Na skutek polityki cenowej Orlenu import paliwa przestał opłacać się firmom sprowadzającym je z zagranicy. Ceny na polskich stacjach przyciągają także klientów zza granicy. Nic dziwnego, że niektóre stacje zaczynają racjonować paliwo.
Na dystrybutorach stacji Shell we Wrocławiu pojawiły się kartki z informacja o limitach tankowania: „W związku ze zwiększonym zapotrzebowaniem informujemy: jednorazowy limit tankowania poniższych paliw (Shell V-Power Diesel oraz Shell Fuelsave Diesel) wynosi 100 litrów.
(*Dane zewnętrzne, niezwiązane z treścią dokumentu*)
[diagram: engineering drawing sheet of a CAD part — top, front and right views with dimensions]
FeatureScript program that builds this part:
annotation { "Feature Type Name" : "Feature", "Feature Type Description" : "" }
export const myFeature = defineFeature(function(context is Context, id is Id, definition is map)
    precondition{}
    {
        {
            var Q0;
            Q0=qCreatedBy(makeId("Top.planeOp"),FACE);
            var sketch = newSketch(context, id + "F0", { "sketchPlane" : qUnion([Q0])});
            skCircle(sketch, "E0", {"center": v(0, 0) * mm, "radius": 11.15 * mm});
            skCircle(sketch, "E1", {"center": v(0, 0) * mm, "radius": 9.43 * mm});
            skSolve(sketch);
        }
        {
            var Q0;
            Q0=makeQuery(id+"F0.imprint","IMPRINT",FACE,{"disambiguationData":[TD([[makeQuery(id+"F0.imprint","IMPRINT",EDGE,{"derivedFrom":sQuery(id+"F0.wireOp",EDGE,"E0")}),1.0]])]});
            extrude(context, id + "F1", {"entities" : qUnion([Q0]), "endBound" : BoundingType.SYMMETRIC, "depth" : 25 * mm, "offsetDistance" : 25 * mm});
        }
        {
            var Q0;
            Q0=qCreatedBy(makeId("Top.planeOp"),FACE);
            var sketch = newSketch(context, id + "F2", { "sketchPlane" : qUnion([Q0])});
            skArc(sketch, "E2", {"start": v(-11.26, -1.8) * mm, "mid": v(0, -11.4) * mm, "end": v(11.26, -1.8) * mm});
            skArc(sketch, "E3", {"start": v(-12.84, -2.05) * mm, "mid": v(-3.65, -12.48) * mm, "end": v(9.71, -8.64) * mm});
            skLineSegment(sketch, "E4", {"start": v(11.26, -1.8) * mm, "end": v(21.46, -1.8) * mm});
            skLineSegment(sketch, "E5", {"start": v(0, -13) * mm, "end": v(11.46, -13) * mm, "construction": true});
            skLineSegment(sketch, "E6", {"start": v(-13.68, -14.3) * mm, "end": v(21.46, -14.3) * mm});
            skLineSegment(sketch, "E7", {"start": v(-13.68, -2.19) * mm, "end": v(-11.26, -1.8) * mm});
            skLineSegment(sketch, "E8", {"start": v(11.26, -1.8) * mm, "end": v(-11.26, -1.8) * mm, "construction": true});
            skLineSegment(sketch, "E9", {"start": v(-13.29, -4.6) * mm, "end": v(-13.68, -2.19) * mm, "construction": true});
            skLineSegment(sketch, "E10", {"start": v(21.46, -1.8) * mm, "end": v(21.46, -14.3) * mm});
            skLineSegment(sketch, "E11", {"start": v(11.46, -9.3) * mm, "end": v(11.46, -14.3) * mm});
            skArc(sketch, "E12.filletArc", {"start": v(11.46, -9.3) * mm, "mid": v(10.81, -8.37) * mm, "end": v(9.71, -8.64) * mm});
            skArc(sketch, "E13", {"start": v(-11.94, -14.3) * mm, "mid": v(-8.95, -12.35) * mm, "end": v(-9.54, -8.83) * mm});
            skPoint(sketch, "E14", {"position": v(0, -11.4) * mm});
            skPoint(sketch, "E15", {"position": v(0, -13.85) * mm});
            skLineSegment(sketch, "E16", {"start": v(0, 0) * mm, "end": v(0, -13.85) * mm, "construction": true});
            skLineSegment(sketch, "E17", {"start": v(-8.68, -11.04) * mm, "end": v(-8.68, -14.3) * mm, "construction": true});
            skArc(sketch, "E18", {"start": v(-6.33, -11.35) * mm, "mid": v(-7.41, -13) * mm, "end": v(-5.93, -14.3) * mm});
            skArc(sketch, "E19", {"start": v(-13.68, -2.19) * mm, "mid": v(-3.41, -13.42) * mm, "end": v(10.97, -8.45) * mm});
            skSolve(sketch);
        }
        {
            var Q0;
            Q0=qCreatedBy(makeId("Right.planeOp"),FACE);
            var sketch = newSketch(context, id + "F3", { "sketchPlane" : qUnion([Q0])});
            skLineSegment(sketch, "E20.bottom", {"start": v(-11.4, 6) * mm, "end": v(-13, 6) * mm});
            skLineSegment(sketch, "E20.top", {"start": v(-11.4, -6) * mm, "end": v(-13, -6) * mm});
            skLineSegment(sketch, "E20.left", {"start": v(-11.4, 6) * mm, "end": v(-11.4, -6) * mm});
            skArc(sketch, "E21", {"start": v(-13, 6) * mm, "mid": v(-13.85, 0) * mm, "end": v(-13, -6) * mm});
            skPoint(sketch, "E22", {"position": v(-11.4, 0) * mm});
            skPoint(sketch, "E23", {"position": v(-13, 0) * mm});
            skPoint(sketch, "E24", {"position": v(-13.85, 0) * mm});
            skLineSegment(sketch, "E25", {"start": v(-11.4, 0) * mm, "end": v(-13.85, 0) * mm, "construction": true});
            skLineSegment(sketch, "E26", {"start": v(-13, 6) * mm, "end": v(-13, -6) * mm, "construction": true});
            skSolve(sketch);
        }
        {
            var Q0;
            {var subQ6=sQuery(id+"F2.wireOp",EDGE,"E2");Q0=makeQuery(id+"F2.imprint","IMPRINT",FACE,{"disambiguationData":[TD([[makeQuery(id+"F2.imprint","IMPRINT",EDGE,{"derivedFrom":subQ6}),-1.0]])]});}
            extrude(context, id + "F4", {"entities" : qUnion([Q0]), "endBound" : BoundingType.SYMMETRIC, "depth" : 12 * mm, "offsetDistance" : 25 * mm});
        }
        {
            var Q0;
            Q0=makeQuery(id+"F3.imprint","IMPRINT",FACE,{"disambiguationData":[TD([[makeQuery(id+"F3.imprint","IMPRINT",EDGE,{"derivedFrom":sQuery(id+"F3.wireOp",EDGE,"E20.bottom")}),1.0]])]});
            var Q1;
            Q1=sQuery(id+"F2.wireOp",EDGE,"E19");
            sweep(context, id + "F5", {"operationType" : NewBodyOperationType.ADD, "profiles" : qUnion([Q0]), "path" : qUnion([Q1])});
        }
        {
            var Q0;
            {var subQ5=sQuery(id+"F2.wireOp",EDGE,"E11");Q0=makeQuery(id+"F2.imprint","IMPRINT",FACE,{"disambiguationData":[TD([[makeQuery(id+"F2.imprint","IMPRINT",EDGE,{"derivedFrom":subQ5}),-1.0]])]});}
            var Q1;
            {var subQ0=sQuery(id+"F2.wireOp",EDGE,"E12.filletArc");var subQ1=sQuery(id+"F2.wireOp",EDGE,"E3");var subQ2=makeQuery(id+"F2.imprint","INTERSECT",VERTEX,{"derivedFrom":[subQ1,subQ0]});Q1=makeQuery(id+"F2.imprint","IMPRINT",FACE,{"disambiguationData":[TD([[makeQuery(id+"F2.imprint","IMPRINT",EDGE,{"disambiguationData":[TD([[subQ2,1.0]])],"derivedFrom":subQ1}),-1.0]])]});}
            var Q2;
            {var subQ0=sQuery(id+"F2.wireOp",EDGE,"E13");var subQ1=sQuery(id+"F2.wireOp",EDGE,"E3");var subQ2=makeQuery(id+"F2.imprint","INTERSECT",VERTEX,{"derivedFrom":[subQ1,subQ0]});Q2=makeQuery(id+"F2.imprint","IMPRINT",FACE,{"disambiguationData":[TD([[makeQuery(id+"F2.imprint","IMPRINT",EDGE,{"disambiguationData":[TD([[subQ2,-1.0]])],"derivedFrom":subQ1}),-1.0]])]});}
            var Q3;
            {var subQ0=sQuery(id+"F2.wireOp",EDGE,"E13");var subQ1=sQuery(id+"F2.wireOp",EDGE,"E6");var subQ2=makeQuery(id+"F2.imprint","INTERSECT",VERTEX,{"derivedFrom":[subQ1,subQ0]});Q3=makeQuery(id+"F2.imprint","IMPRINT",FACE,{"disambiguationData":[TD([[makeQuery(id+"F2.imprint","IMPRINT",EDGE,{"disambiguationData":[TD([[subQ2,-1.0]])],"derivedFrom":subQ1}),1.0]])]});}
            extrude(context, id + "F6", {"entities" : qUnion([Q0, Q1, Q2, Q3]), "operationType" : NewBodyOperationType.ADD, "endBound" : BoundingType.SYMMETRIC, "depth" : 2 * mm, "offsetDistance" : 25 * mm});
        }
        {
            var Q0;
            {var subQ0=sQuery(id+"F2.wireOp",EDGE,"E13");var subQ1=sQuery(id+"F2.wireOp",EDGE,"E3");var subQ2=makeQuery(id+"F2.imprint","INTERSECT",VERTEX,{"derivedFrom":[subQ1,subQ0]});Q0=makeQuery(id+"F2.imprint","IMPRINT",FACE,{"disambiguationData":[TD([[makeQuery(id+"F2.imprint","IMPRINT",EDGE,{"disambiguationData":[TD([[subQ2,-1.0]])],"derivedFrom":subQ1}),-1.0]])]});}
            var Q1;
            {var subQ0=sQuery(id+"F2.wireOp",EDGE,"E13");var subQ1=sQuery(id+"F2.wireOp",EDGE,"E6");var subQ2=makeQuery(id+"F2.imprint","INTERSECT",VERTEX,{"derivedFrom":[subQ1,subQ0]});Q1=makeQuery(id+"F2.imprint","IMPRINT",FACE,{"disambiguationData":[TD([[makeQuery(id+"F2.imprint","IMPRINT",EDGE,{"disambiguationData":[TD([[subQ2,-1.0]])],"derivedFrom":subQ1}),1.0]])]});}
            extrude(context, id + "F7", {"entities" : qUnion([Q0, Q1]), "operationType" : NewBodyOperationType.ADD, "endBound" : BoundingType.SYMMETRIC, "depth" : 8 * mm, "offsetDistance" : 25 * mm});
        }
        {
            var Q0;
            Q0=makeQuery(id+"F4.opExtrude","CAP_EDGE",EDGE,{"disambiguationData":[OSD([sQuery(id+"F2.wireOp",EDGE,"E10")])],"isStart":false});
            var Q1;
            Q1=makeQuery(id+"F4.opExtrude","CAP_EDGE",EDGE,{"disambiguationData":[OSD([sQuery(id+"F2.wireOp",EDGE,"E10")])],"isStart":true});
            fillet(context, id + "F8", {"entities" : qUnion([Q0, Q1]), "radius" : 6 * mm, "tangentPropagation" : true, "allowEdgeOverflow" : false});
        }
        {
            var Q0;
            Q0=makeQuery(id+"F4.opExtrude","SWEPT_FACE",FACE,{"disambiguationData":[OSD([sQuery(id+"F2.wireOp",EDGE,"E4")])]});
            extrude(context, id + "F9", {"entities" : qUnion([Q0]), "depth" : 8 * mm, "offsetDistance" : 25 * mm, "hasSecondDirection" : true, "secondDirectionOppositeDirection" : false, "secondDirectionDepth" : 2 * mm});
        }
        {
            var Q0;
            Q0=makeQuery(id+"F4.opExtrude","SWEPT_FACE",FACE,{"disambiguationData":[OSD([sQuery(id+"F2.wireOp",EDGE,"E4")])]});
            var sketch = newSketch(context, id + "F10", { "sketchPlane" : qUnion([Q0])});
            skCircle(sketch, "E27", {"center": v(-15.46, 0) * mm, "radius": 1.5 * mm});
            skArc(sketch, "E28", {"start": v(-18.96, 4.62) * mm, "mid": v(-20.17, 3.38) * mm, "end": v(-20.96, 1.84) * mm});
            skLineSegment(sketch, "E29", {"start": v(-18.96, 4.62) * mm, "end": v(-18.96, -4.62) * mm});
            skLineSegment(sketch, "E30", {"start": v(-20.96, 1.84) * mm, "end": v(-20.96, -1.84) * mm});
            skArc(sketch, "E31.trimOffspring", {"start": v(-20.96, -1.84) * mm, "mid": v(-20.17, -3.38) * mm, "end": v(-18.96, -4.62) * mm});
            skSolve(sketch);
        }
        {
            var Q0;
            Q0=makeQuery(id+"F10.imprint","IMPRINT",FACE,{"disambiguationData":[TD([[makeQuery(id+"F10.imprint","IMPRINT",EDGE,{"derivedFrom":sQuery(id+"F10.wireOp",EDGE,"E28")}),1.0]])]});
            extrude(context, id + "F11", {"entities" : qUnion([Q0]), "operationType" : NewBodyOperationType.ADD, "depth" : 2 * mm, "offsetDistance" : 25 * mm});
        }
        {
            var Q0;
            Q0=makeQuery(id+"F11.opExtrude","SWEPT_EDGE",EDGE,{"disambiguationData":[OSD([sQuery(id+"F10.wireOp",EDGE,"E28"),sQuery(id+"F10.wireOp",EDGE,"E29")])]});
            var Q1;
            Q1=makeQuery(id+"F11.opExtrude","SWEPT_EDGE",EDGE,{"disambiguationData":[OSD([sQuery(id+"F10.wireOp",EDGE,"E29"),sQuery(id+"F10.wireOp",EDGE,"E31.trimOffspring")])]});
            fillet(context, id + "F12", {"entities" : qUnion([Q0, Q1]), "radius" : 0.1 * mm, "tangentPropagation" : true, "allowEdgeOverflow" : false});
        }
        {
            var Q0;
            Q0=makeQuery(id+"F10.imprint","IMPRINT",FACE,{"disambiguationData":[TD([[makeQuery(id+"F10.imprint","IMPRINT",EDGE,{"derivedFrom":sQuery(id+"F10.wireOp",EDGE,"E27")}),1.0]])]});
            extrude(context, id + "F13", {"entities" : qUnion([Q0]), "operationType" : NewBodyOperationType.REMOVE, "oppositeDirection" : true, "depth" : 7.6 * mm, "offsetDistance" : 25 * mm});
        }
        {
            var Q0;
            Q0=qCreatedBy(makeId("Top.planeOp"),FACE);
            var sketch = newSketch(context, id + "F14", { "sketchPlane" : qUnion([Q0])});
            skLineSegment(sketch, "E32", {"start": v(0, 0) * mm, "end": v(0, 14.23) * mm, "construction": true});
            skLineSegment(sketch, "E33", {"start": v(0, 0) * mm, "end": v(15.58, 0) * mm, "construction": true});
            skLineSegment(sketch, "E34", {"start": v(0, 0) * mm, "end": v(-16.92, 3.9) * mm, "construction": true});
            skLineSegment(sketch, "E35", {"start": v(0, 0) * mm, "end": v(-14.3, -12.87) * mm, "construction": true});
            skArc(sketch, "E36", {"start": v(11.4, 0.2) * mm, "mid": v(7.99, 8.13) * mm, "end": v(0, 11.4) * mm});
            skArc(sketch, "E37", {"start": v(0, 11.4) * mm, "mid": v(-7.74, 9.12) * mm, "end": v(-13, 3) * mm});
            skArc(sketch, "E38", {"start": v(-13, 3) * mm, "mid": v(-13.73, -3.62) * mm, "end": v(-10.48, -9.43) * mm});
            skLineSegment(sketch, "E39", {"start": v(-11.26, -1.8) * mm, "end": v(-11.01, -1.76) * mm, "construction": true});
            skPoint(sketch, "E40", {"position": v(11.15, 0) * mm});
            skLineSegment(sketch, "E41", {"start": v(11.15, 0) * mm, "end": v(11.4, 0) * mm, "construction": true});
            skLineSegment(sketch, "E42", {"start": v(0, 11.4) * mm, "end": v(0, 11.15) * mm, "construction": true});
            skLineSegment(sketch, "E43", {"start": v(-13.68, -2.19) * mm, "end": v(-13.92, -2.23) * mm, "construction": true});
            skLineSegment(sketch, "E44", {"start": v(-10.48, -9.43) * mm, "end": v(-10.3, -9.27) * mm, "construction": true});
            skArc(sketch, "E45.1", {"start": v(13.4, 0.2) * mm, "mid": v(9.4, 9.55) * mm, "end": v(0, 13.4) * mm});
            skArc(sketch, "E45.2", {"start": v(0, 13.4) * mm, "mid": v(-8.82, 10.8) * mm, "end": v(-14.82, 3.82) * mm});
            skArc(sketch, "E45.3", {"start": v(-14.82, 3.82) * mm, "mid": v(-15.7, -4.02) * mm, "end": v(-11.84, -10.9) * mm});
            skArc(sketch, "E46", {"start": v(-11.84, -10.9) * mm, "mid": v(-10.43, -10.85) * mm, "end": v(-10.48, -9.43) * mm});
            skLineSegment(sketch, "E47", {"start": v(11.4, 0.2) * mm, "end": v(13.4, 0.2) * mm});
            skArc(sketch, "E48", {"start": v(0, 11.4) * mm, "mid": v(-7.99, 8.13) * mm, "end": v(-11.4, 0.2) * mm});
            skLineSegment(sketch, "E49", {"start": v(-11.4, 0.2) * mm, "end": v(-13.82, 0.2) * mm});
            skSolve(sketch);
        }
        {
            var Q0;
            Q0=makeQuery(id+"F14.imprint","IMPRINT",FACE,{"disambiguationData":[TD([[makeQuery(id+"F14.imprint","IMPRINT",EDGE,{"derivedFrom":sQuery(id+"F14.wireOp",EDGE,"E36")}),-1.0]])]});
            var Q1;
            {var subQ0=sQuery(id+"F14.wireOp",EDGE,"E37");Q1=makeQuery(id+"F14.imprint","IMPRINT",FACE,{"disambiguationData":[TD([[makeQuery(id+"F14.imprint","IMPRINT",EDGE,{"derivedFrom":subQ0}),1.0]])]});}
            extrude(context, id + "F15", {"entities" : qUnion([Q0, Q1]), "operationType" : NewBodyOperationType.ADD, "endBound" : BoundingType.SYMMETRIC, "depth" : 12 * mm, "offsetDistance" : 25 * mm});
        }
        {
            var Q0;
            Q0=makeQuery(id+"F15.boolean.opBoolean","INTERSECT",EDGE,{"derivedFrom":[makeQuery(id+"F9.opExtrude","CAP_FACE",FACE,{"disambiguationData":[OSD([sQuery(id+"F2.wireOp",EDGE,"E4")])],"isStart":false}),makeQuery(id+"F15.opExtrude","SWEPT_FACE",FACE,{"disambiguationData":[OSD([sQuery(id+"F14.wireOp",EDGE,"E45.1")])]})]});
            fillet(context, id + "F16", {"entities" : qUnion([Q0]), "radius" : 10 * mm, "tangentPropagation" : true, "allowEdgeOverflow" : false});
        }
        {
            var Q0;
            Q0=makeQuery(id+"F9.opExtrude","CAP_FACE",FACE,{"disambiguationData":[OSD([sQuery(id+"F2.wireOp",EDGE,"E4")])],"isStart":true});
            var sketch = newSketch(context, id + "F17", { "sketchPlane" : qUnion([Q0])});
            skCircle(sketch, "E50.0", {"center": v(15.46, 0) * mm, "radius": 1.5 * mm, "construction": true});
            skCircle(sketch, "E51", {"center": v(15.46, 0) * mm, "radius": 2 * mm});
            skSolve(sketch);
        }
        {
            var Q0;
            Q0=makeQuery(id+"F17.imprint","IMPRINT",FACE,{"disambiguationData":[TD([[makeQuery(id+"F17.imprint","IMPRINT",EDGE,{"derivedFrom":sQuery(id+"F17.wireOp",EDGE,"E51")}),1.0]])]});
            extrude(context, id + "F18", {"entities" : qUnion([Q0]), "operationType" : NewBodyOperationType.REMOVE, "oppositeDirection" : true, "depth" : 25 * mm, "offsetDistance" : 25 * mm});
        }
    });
Przepraszamy za niedogodności”. Problem nie dotyczy tylko Wrocławia. Podobne komunikaty pojawiły się na stacjach Shell także w Warszawie.
Na stacjach zaczyna brakować paliwa
Racjonowanie paliwa na stacjach to efekt tzw. zrywek, czyli braków magazynowych”. Reglamentację wprowadzono pod koniec zeszłego tygodnia, ma potrwać do odwołania.
Na początku września portal money.pl pisał o dużych problemach z zakupem hurtowym paliwa, a Orlen bardzo mocno ograniczył sprzedaż. Orlen zaprzeczał, ale portal dotarł do kilku firm, które też twierdziły, że maja kłopoty z kupieniem paliwa od Orlenu. Tymczasem analitycy wskazują, że jest aż tak źle, że płocki koncern wykorzystuje strategiczne rezerwy paliwa. Te rezerwy powinny służyć jako zabezpieczenie dla krajowej gospodarki w razie kryzysu.